- Developer: Magic Tavern
- Publisher: Rovio Stars
- Platforms: iOS, Android, Facebook
- Release: February 18, 2015
- Genre: Puzzle
- Mode: Single-player

= Jolly Jam =

2015 puzzle video game

Jolly Jam was a mobile tile-matching puzzle video game, developed by Magic Tavern and published by Rovio Stars. It was released on February 18, 2015, for Android and iOS devices worldwide. The game features different gameplay mechanics, drawing a box around similar objects, compared to most other tile-matching games.

In May 2015, the game was released as a Facebook game.

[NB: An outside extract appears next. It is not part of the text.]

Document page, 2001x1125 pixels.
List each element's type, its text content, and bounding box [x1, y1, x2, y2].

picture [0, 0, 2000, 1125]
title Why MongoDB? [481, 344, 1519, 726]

In November 2015, the game was removed from Google Play and Rovio's website.

In September 2015, Rovio discontinued development of Jolly Jam and it was removed from app stores.

==Gameplay==
The player has to draw a rectangle in order to match similarly colored jellies at the corners of the box, and any similarly colored jellies within the rectangle are cleared. Some levels limit the boxes drawn with move limits, oddly shaped levels and minions that eat the jellies. The boss battles requires the player to clear certain colored jellies in order to defeat the boss.

The storyline is Prince Jam needs players to help him to save Princess Honey and the Jelly Kingdom. To save the Princess, the player must defeat the evil bosses and his minions.

The game uses diamonds as a currency. Users may buy them with real money in bundles from 20 to 600 and they are awarded sparingly during play. Diamonds give additional lives and power-ups to make levels easier.

==Reception==
Pocket Gamer says it is a solid casual game, and if the player is that sort of gamer then there is a lot to like. 148Apps describes it as simple concept with a level of strategy. GameZebo offers that the game offers innovative ideas and requires strategy, but notes that the first levels are too easy. PC Magazine remarked that game had increasing difficulty despite its starting simplicity. Cubed3 described it as a low effort freemium model game too similar to other games and lacking innovation.